First watt is a different animal.. minimalistic amps , low power with no feedback, little feedback, added distortions, etc They aren’t mainstream and need to be properly matched. Sometimes they feel the need to add feedback to get a better sound, Sometimes they don’t use feedback at all. Whichever FW amp you choose, it’s clearly described on how it’s designed and what to expect.. I didn’t choose my amp based on specs or types of supposed distortions.. but what it sounds like in my system..
I didn’t choose my amp based on specs or types of supposed distortions.. but what it sounds like in my system..And there is someone like me that choose the worst measuring amplifier that i could find!
If we say like this: that amplifier in my dedicated 2ch symmetrical and treated room sounds actually great.
But if we for one second imagine that the worst measuring amplifier sounds actually "good".
Then maybe we can start to reflect over how much or little measurements actually says about sound quality?!
OK I will go out on a limb here and post a YouTube video of my system playing a track captured by my crappy phone (maybe some sound quality is preserved somewhere to indicate that a clone of pass ACA with <5w/ch that measure terrible)
You also **at the same time** must have the same distortion percentage at 100Hz, 1000Hz and 10,000Hz. Many solid state amps have excellent distortion figures at 100Hz, which is why they are usually measured at that frequency. But if you measure at higher frequencies, like 10KHz, you find that the distortion is higher.If you get rid of distortion and phase shift across all frequencies, will all amps sound the same? Should they? Even with different topologies, parts? No more house sounds?
What amps have taken this to the mathematical extreme?
If you get rid of distortion and phase shift across all frequencies, will all amps sound the same? Should they? Even with different topologies, parts?
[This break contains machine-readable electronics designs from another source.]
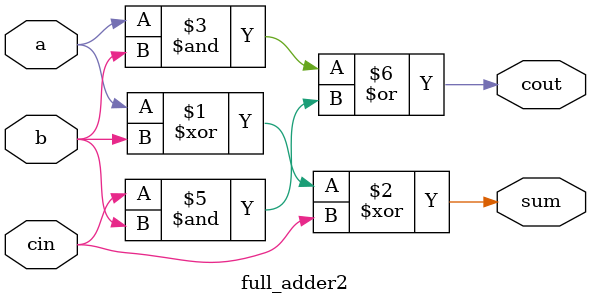
<source format=v>
module full_adder2(a,b,cin,sum,cout);
input a,b,cin;
output sum,cout;
assign sum = a^b^cin;
assign cout = a&b|cin&(1'b0|b); 
// initial begin
//     $display("The incorrect adder with or0 having in1/0");
// end   
endmodule
</source>
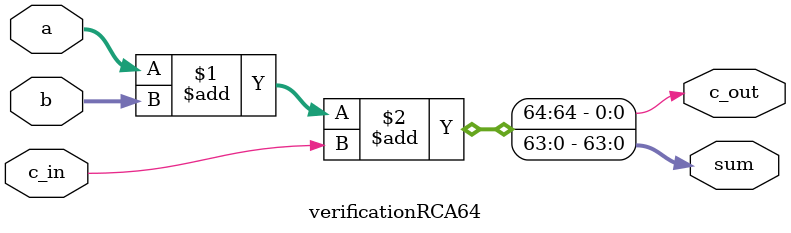
<source format=v>
`timescale 1ns / 1ps

module verificationRCA64
(
    input[63:0] a, b,
    input c_in,

    output[63:0] sum,
    output c_out
);
    // check add with behavioural logic 
	assign {c_out, sum} = a + b + c_in;

endmodule

</source>
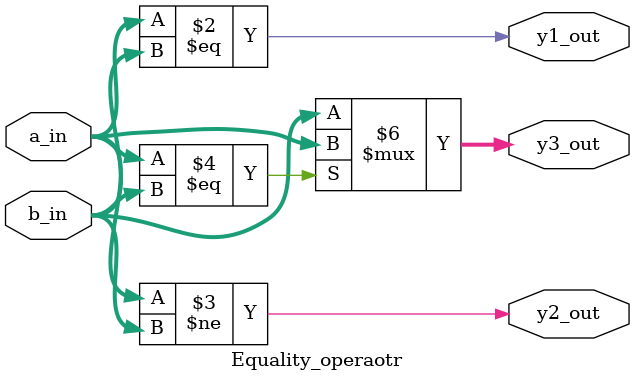
<source format=v>
module Equality_operaotr(input [7:0] a_in, b_in,
                         output reg y1_out, y2_out,
                         output reg [7:0] y3_out);

always @ (a_in, b_in)
begin
/* use of equailty operator */
y1_out = (a_in == b_in);
/* use of inequailty operator */
y2_out = (a_in != b_in);
/* use of operator in if condition */
if (a_in == b_in)
y3_out = a_in;
else
y3_out = b_in;
end

endmodule
</source>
No more house sounds?If their output impedance is also the same then at that point, yes, they will all sound the same assuming their power supplies are up to the task.
I would not characterize doing this as a mathematical extreme. Its simply what you do if you want to get it right.
The key is getting enough feedback and at that point it won't matter if its tube, solid state or class D. This is almost impossible with tubes as there are usually too many frequency poles resulting in a low 'Phase Margin'. If the phase margin of any amp is exceeded when feedback is applied, the amp will go into oscillation. This is one reason why tube amps tend to have less feedback than solid state, the other being that they are also inherently more linear and don't need that much feedback to have acceptable distortion figures.
Designers who have been up to the task of installing enough feedback in traditional solid state designs are rare. But it appears that the Benchmark and the Soulution are two amps where this is exactly what has been done.
In class D this is possible though a different means which is to add so much feedback that the phase margin of the amp is exceeded, causing it to oscillate. The oscillation is then used as the switching frequency. Such amps can employ quite a bit of feedback and the sound of them is really all about how well the power supply is built.